Another key issue that we assessed in this study is the seasonal variation in nutrient intakes among women and children aged 6–23 months. The intake of energy and most nutrients were slightly higher among the women during the post-harvest season in November. Except for vitamin E, iron, and calcium intakes which were significantly different between the seasons, the intake of energy and other nutrients did not differ significantly among the women between the seasons. Similar results were found in a study conducted among women in rural Burkina Faso (33). The observed increase in the intakes of vitamin E, iron and calcium by the women in November could be partly explained by the overall increase in the consumption of foods from more food groups during this season. The fact that no seasonal effects were observed in the intakes of energy and other nutrients (except for iron, calcium and vitamin E) alludes to the fact that, households are able to adapt and change their feeding patterns to a certain extent in order to cope during periods of food shortage. This is at least true for energy intake from staple foods which are usually given priority in production, buying and consumption. In this study, the amounts of different foods (g/day) consumed by the women were not significantly different between the seasons, a fact that could also partly explain the lack of seasonal differences in the intakes of energy and most nutrients. This finding suggests that while an increase in food availability during the harvest season may contribute to improved DD, it may not necessarily lead to improved energy and nutrient intakes if the actual amounts of different foods consumed are inadequate to meet the nutrient requirements for the different population groups. Thus, interventions seeking to improve the consumption of a variety of foods should also include strategies to promote the consumption of adequate amounts of different foods to ensure overall adequate nutrient intakes for the different population groups.
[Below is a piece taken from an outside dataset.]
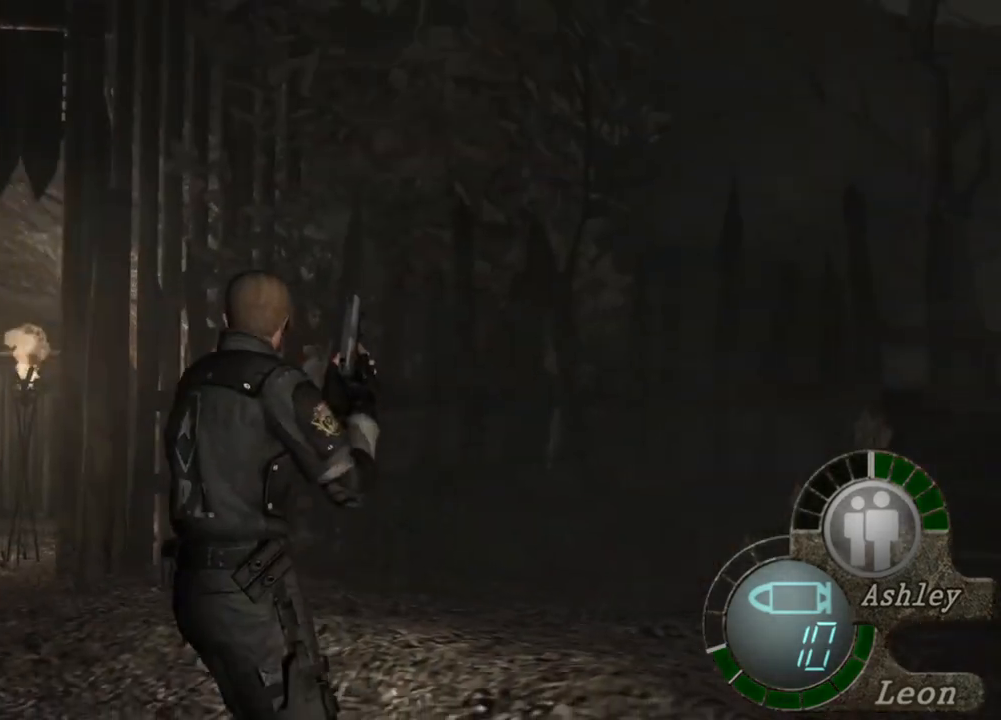
{"keys": [], "mouse": [], "events": []}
Overall, inadequate nutrient intake among the women, i.e., not meeting the EAR, was found for most nutrients during both seasons. Similar findings of inadequate nutrient intakes among women have been reported in other studies conducted in Kenya (68, 69), South Africa (70), Burkina Faso (71), and Bangladesh (72), providing evidence of generally low nutrient intakes among women, and which is a reflection of overall poor quality diets across seasons. The observed changes in the intakes of key nutrients such as iron and calcium during the post-harvest season in this study indicate that in most cases, families in rural areas tend to subsist only on a subset of foods mainly from their own production. In many cases, these families could have access to a variety of other local nutrient-rich foods, but these alternative foods are often abandoned in favour of a limited number of foods, usually the energy-dense staples (9). This reliance on a limited number of foods in the presence of a variety of other different local foods could be attributed to many factors including lack of access due to high prices, low production, cultural food habits and practises, inadequate nutrition knowledge and skills on the available local foods and how to utilise them for improved diet quality (7375). Therefore, in addition to behaviour change communication strategies to promote the consumption of a variety of foods across seasons, there is need for agricultural strategies to ensure that farmers produce a variety of foods that can substitute each other and are nutritionally appropriate during different seasons.

In this study the children also consumed foods from more food groups during the post-harvest season compared to the harvest season. However, seasonality was found not to have an effect on CDDS. This finding is explained by the fact that the children had grown older during the post-harvest season, and were thus more likely to be fed on a variety of foods (76, 77). Nevertheless, the diets of the children comprised mainly of cereal-based starchy staples with low consumption of animal source products during both seasons, a common practise that has also been reported in other studies conducted in developing countries (17, 7880). In addition, the share of energy and nutrient requirements met from complementary foods was higher in November compared with July/August, also confirming the effect of age, with older children receiving more nutrients from complementary foods. The fact that seasonality did not have an effect on CDDS indicates that while there may be variations in food availability across seasons, in most cases foods fed to young children during the complementary feeding period do not change to an extent of influencing their DD. This indicates that other factors than food availability exerts influences on the quality of diets fed to young children, particularly during the complementary feeding period. In the present study the effect of seasonality on DD was assessed during the harvest and post-harvest seasons. More seasonal variations in dietary patterns should be expected as the observed seasons were not representative of the year-round food availability calendar. However, for children under 2 years, the age effect seems to be more important. However, it should be expected that with increasing age, reduced breastfeeding and more reliance on family foods, young children would also be affected by seasonality once they grow out of the complementary feeding period. There is therefore need for behaviour change interventions to sensitise caregivers on the importance of feeding young children a variety of family foods, including animal source foods during the complementary feeding during all seasons.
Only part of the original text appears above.